Victoire (Joseph Conrad)

 



Nouveau roman de Joseph Conrad avec « Victoire ».

« Victoire » se déroule au début du XX ième siècle sur l'ile de Samburan, située non loin de Java.

Axel Heyst, le personnage principal est un suédois, ancien directeur local d’une compagnie européenne de charbon, qui a brièvement tenté d’exploiter les ressources de la région avant de faire faillite.

Malgré l’échec de sa mission, Heyst est resté sur place.

Il est décrit comme un original, un solitaire désenchanté ayant été envoûté par la vie sous les tropiques.

Son histoire personnelle semble assez tourmentée, avec l’influence d’un père adepte d’une philosophie sceptique, plus enclin à observer passivement l’existence et à se laisser dériver comme une feuille morte en s’abstenant d’agir sur son environnement.

Pourtant alors qu’il séjourne dans un hôtel, Heyst va un jour réaliser un coup de folie, acceptant d’enlever Lena, une jeune musicienne maltraitée par la direction du cirque itinérant qui l’emploie.

Heyst et Lena s’enfuient sur une île tandis que Schomberg, le patron de l’hôtel qui avait des vues sur la jeune fille et haïssait l’homme, décide de lancer un redoutable trio de tueurs à leurs trousses, en leur faisant croire que Heyst est un escroc, possesseur d’un butin dérobé.

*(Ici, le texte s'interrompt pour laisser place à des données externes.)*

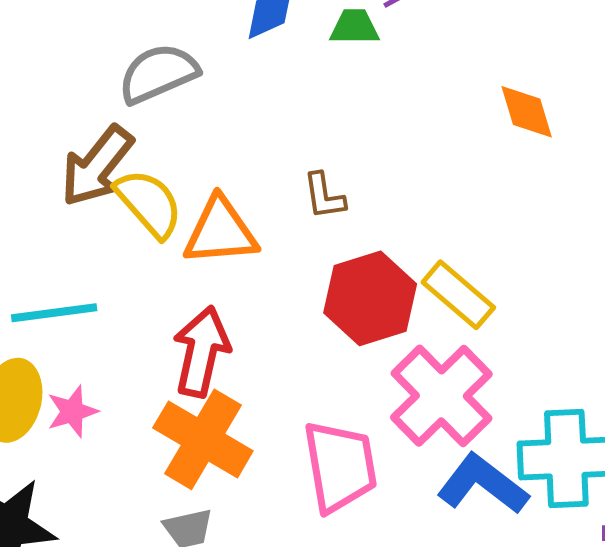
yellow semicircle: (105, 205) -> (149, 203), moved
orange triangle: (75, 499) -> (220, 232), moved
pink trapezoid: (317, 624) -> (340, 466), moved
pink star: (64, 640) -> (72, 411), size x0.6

D’origine allemande, Schomberg apparaît comme un individu détestable, médiocre, lâche, jaloux, avec un fort pouvoir de nuisance envers son prochain.

Le trio de tueurs est dirigé par Monsieur Jones, grand homme d’une maigreur maladive, dont les allures de gentleman ne sauraient masquer une terrible perversité et une mystérieuse haine des femmes.

Son second d’origine portugaise, Ricardo, est un homme malin, dénué de tout sens moral, et animé de féroces instincts violents.

Le dernier élément de ce trio est Pedro, colombien, que Conrad décrit comme un homme bête, velu et sauvage, à l’intelligence d’un animal domestique et totalement dévoué à ses maîtres.

Le trio se rend sur l’île de Heyst en simulant un naufrage et en faisant appel à sa charité pour les accueillir, le but réel étant de découvrir ou est caché le butin avant d’éliminer la cible que a été désignée par Schomberg.

Heyst vivant seul avec Lena et Wang son domestique chinois, se méfie et un terriblement intense huis clos psychologique s’instaure alors entre le vieux solitaire mélancolique désarmé mais désireux de protéger la femme qu’il aime et le trio prêt à tout.

Dans ce jeu mortel, Ricardo se montrera le plus avide et entreprenant jouera un rôle charnière dans le récit, provoquant par son instabilité, l’échec de l’entreprise de son chef.

Malgré cela, « Victoire » comporte une fin dramatique et violente pour la quasi totalité des protagonistes de l’aventure.

Ce roman peut être raisonnablement considéré comme un chef d’œuvre mélangeant aventures, exotisme, mélodrame amoureux et réflexions philosophiques profondes.

Heyst le passif mélancolique, l’observateur désenchanté et impassible de l’existence, se trouve par la force des choses contraint à l’action en vertu de principes moraux supérieurs pour tout d’abord enlever Lena, découvrir le pouvoir de l’amour puis ensuite devoir la défendre contre une menace immédiate.

Conrad réfute donc la doctrine philosophique du scepticisme incarnée par le père de Heyst en l’obligeant à forcer sa nature.

Passé cette puissante considération centrale, « Victoire » est également fascinant par la finesse de l’analyse psychologique de ses personnages, et tout particulièrement celle de Jones et Ricardo, aussi terrifiants que complexes.

Le roman brosse également une saisissante vision du colonialisme.

Conrad fut quelques fois accusé de racisme et il est vrai que sa manière de considérer le chinois Wang ou le colombien Pedro semblent choquantes et pétries de la supériorité du gentleman européen sur des races qualifiées d’inférieures.

Malgré cette ambiguïté dérangeante, Conrad montre tout l’échec économique de l’entreprise de colonisation, et met en avant la médiocrité morale de certains colons blancs comme Schomberg mais le malaise demeurera toutefois sur ce point.

Mis à part ce bémol à relativiser dans le contexte historique de l’époque (1914) , « Victoire » peut être considéré comme un roman exceptionnel, montrant tout le talent de l’écrivain britannique d’origine polonaise.